Sun’s disappearance is a sign that the spending spree is unlikely to come to an end, because it is the foundation of China’s global geopolitical strategy. This is the source of China’s interest in suppressing Taiwan and no one will ever know if there are other interests involved.
However, in view of this trend, the only way that the spending spree will come to an end is if there is no more money to spend.
Perhaps it is not so strange, then, that Ernesto Pernia, director-general of the Philippines’ National Economic and Development Authority, last month announced that although the country’s president brought back an earmarked US$24 billion of Chinese foreign direct investment and overseas development aid from his 2016 visit to China, the Philippines has only managed to strike a loan agreement with China over an irrigation project of US$73 million and inaugurated two bridges in Manila funded by China worth US$75 million — less than 1 percent of the earmarked amount.
This is a sign that money is running out and that China has entered a “post-spending spree” period; that is why this issue cannot be talked about.
Why has China entered this post-spending spree period?

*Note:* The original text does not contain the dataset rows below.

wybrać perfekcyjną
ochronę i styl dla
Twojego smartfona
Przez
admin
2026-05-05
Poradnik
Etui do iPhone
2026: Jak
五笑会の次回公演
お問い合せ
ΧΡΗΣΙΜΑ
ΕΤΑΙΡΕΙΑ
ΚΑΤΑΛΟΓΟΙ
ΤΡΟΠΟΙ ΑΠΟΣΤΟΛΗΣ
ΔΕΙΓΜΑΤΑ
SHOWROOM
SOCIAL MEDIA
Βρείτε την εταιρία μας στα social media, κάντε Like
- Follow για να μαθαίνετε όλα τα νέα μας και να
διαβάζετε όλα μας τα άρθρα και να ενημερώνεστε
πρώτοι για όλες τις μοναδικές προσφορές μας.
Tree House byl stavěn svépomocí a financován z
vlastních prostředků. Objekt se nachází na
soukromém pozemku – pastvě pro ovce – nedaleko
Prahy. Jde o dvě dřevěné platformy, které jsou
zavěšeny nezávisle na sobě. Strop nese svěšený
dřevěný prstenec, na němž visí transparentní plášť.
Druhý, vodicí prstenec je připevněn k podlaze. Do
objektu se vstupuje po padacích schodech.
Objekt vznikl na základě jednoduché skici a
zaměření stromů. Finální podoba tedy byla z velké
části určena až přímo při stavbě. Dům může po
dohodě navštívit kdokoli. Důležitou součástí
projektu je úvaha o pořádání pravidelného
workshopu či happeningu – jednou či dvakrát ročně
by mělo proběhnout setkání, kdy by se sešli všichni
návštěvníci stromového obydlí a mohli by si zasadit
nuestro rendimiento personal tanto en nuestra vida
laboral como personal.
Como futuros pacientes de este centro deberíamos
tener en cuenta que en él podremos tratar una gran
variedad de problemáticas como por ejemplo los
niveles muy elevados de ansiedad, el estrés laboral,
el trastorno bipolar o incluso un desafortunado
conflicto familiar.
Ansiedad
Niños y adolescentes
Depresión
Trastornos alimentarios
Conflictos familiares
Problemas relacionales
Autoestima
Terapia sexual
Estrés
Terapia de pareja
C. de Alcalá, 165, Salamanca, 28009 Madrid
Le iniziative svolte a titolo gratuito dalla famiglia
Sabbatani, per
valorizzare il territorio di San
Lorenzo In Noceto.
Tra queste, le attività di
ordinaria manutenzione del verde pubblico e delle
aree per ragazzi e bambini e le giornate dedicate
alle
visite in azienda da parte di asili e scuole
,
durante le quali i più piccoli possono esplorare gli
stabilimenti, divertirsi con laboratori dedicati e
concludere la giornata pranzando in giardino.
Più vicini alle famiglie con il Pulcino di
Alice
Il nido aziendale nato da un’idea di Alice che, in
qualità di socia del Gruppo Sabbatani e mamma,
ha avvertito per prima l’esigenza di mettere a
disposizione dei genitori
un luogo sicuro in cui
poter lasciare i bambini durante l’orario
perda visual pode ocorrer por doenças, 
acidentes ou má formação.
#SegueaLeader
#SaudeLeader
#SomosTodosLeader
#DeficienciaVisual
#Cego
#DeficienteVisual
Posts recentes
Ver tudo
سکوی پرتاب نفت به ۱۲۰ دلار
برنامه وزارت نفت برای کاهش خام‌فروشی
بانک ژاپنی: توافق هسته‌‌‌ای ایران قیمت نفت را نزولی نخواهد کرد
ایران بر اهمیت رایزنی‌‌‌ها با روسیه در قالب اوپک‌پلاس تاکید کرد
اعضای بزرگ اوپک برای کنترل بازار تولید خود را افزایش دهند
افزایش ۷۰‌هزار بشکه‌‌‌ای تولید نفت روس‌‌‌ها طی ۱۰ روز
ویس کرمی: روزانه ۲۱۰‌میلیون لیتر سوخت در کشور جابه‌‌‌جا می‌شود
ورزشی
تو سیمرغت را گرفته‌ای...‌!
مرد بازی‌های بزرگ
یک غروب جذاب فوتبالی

There are domestic, as well as international reasons, but in the end it is a matter of weakening economic momentum: Capital is no longer accumulating; it is even shrinking.
In 2015, JPMorgan Chase & Co estimated that exports to China made up about 40 percent of Taiwan’s total exports. Is Taiwan prepared for the arrival of the post-spending spree period? This is a question that Taiwan needs to tackle head-on.
Shih Ya-hsuan is an associate professor of geography at National Kaohsiung Normal University.